There was a fair amount of political commentary during the Sounds Like Now festival, spouting variously from the left, the far left, and beyond the fringe. If any avant-gardists raised hell for Bush this fall, I didn’t hear about it—although I admittedly made no effort to find them. The composer-pianist “Blue” Gene Tyranny set the tone by dedicating a melancholy, bluesy fantasia on “America, the Beautiful” to Ray Charles and John Kerry. Tyranny repeated this piece at the remaining five concerts—I couldn’t attend the fifth in the series—and each time he was joined by a new player, until the tune disappeared into a rage of improvisation.
Meanwhile, up at Merkin Hall, Phil Kline offered two pieces entitled “Rumsfeld Songs” and “Zippo Songs,” as part of a concert presented by John Schaefer’s “New Sounds” show on WNYC. (The cycle is also available on Cantaloupe Music, the same label that released “Decasia.”) The notion of making music out of Donald Rumsfeld’s press conferences, which include such T. S. Eliot-like ruminations as “As we know, there are known knowns,” sounds like a throwaway joke, but Kline, a composer with a keen ear for speech rhythms, delivers a cunning portrait of a bureaucrat’s soul.

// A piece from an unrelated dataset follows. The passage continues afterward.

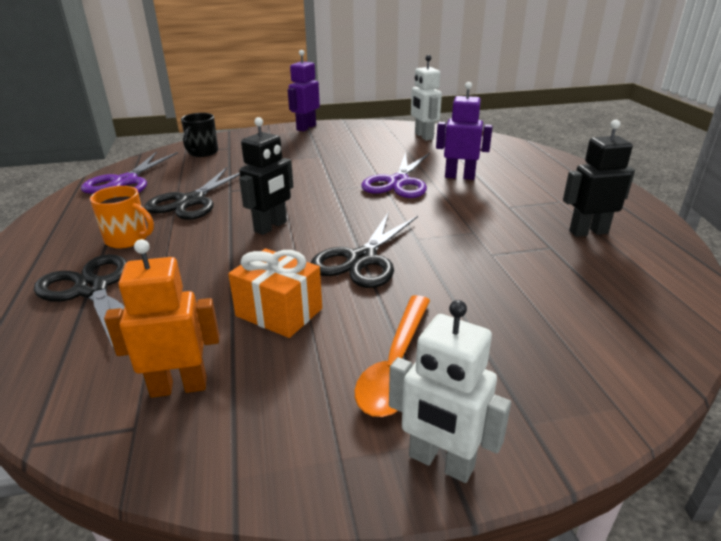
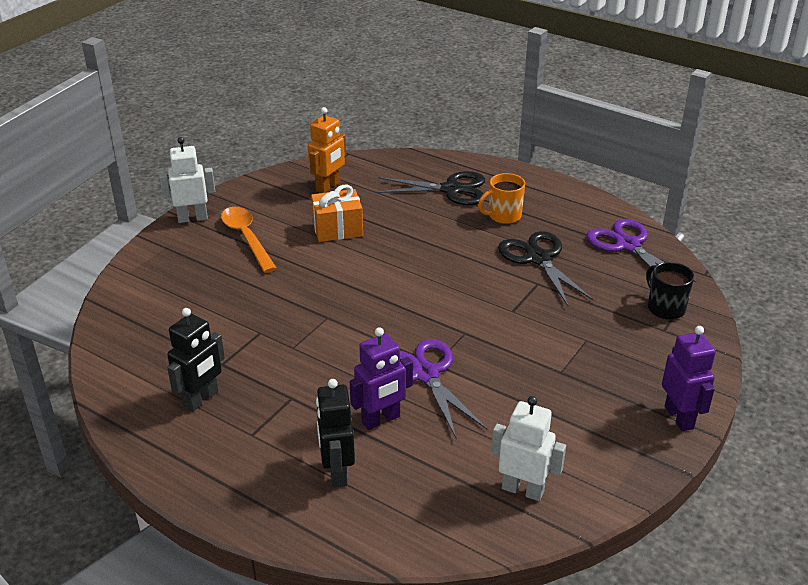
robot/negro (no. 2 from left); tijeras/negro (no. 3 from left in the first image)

The music is fey and detached, leaning on the raised fourth degree of the Lydian scale, which supplies a lighter-than-air quality. By some arcane alchemy, Kline draws clean melodic lines from such unpromising material as Rumsfeld’s analysis of the looting of Baghdad: “It’s the same picture of some person walking out of some building with a vase.” I caught myself singing this the other day, to my alarm.

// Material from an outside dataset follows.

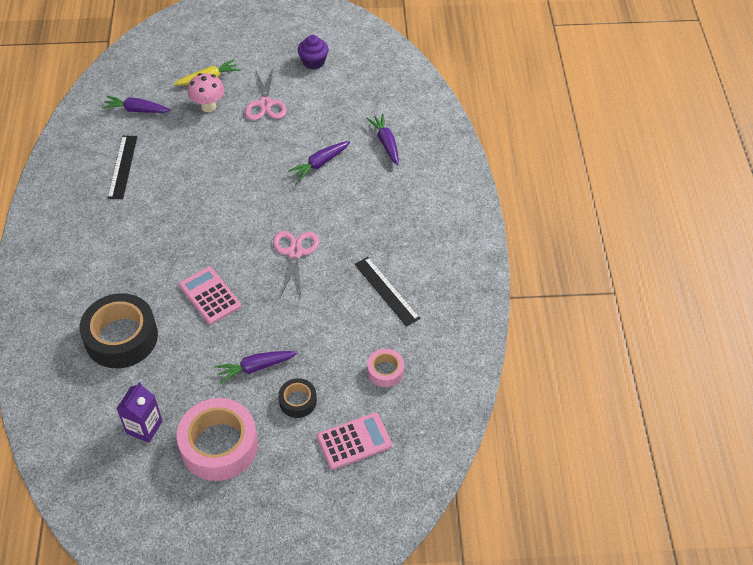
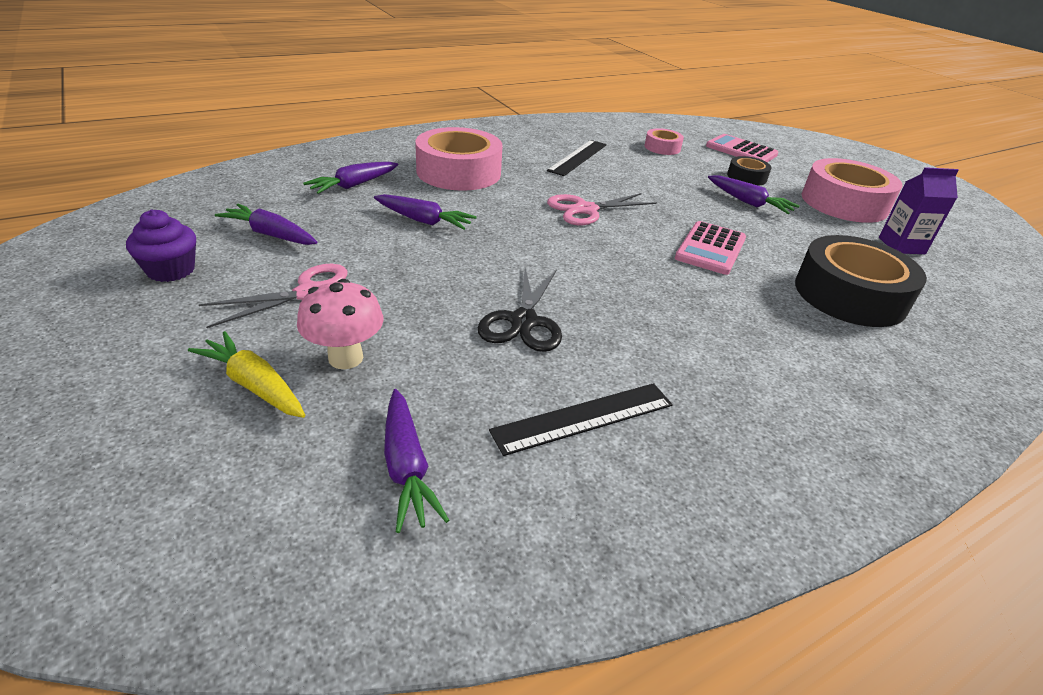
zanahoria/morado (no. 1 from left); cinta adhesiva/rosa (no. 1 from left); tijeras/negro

The “Zippo Songs” show the underside of Rumsfeld’s flippancy. In Vietnam, soldiers etched mordant sayings on Zippo lighters. Kline collected twenty-six of them into one of the most brutally frank song cycles ever penned. The texts range from the caustic (“If you got this off my dead ass, I hope it brings you all the luck it brought me”) to the mystic (“You’ve never lived until you’ve nearly died”). The detachment between music and subject works differently than in the Rumsfeld series: the soldiers’ voices seem to be floating in from the beyond, as, no doubt, many of them are. When you hear all the songs in sequence—at Merkin Hall, Theo Bleckmann sang with unpolished grace—you can’t mistake Kline’s agenda. Yet the music has too much psychedelic mystery to be characterized as mere hectoring from the left. As the composer-monologuist Chris Mann said at one point during Sounds Like Now, “I’m pretty sure that music itself votes Republican.”